Some sympathy is felt for each of these women.  They are trapped in lives shaped by superstition.  Poverty and ignorance are major factors in their lives, and geography isolates them from the wider world.  There is also an underlying misogyny; women are often blamed for misfortune.  Calamity is not seen as random bad luck but an indication that proper rituals were not followed.  A woman who gives birth to a stillborn child is blamed for not seeing the blacksmith “to blow the bellows” and for being present at a funeral wake; Nóra is not the only one to wonder what she did or didn’t do to deserve being made a widow.  Women who challenge expectations are viewed with suspicion; they “are forced to the edges by their difference.”  Nance lists the ways in which she is different:  “her ability in her loneliness, in the absence of a husband, her crooked hands, her habit of smoking, of drinking like a man.”  A neighbour points out that in the view of some people, Nance is guilty of a “great crime”:  “’She lives by the woods on her own.  That’s enough to set tongues going.’” 
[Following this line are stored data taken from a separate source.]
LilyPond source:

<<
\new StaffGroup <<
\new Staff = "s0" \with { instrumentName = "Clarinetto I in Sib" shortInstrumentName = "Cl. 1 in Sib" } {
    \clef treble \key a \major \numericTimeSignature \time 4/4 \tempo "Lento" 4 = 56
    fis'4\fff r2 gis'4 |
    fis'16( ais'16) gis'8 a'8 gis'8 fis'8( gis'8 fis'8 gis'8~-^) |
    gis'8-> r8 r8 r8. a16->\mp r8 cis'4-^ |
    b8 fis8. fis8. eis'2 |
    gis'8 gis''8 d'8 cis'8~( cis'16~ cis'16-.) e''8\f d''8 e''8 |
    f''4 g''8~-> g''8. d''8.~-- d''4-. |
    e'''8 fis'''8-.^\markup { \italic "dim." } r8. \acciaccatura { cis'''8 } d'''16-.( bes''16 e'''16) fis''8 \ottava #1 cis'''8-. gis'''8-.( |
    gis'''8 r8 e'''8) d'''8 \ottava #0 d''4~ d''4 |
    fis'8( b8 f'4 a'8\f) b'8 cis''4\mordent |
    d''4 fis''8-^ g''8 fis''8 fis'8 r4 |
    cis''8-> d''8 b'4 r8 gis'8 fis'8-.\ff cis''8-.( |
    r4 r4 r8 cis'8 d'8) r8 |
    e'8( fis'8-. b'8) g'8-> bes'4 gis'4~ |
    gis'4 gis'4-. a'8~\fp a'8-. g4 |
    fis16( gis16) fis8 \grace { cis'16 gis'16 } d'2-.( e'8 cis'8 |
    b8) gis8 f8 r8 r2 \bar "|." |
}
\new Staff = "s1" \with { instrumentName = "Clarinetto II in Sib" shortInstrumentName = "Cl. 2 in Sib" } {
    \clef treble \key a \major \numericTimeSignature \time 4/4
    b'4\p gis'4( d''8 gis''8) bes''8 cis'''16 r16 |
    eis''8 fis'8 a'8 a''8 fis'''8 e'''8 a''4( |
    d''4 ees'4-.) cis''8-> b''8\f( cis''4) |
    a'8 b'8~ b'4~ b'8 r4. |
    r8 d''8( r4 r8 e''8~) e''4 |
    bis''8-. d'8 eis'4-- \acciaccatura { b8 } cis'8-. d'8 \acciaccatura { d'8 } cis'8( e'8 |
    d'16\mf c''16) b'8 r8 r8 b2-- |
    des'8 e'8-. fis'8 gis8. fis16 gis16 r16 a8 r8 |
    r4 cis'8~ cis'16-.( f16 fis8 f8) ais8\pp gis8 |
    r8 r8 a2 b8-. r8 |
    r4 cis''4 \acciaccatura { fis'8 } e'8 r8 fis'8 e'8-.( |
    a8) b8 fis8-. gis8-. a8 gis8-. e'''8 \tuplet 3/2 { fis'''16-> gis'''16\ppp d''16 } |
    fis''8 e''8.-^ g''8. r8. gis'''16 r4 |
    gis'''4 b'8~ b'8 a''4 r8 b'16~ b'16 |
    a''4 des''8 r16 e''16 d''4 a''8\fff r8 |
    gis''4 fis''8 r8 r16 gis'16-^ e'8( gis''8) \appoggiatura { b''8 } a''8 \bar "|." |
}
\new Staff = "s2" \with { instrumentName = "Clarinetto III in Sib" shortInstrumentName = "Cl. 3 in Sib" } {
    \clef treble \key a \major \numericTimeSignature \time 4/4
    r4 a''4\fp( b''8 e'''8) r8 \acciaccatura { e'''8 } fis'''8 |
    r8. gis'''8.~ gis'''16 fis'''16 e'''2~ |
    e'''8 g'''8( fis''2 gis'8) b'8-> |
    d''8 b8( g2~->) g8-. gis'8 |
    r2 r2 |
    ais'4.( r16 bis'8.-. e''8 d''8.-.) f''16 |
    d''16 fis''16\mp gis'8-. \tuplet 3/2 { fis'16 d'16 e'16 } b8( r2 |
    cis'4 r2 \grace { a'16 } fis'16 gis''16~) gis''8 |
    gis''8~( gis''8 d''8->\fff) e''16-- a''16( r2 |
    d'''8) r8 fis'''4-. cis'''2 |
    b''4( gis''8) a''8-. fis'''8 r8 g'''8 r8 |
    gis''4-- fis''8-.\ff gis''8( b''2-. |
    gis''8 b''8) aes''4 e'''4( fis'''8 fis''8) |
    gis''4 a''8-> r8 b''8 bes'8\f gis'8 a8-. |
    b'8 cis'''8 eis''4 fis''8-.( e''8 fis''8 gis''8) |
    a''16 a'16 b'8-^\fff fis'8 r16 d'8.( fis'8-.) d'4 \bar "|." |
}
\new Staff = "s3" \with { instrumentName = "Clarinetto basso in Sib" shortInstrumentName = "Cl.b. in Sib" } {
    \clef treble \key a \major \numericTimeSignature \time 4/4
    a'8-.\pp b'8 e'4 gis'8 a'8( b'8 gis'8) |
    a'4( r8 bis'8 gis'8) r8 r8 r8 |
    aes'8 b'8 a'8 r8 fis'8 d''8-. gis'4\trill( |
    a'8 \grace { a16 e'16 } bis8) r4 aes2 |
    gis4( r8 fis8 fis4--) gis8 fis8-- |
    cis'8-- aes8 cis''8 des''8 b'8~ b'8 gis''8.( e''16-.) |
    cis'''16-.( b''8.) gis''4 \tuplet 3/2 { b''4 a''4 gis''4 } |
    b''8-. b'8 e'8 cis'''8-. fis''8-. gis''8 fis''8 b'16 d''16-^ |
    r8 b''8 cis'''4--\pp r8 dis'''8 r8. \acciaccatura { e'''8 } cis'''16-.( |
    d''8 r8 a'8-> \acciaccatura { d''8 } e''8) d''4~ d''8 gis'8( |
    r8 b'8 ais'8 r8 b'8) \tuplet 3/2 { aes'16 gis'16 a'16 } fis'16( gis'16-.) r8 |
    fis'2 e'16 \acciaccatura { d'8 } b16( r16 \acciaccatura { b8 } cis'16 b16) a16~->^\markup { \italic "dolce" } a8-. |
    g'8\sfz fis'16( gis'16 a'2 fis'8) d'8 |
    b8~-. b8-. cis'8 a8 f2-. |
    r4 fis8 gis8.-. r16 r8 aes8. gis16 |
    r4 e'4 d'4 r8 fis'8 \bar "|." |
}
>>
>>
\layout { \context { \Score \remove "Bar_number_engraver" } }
The novel shows a conflict between different belief systems, specifically Christianity and paganism.  Folkloric beliefs are not shown in a positive light but organized religion is also shown as flawed.  Father Healy, the local priest, lacks compassion.  He seems to have no understanding of the daily struggles and needs of ordinary people.  He is described as “slack-jawed and slumped with the spine of a scholar” and when Nóra asks him for help with her grandson, he doesn’t even agree to pray for him and tells her callously, “’I think perhaps that it is your duty to care for this child and do the best you can.’”  (Even a doctor offers no aid:  “’The boy is a cretin.  There is nothing I can do.’”)

I found the book emotionally draining.  I felt sympathy for each of the women though at times I was also very angry at them.  The actions of the priest and the gossips in the village are upsetting.  It was disturbing to read how certain beliefs focus on assigning shame and blame.  I was also left feeling immensely grateful for not living in such abject poverty and for not being as powerless as these women.  I think the novel will haunt me for a while.

Though the book is not an easy read, I highly recommend it.  It will not leave a reader untouched.